Reproduce the records from their first line through the line with "collector number: 297", including both of those lines.

**DATA FOR THIS EXERCISE**.
++++++

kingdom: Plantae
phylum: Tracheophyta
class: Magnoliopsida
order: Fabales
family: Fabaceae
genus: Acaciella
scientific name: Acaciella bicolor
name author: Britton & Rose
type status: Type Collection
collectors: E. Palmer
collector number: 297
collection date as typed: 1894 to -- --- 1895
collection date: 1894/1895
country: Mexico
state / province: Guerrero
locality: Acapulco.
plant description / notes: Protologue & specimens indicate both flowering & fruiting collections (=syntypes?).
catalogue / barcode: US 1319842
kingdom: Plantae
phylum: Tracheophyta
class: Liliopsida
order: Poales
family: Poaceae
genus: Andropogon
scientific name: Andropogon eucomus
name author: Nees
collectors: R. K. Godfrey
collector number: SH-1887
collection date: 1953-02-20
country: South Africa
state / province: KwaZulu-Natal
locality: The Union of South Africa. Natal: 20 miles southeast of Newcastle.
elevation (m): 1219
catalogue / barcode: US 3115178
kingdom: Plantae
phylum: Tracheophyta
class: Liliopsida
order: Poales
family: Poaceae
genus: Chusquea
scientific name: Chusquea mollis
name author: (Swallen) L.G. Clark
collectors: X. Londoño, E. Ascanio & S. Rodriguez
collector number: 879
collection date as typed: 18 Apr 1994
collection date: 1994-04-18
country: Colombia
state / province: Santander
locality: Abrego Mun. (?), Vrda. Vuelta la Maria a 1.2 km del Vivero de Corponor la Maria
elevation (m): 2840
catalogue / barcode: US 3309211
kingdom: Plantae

++++++

**EXERCISE OUTPUT**.
kingdom: Plantae
phylum: Tracheophyta
class: Magnoliopsida
order: Fabales
family: Fabaceae
genus: Acaciella
scientific name: Acaciella bicolor
name author: Britton & Rose
type status: Type Collection
collectors: E. Palmer
collector number: 297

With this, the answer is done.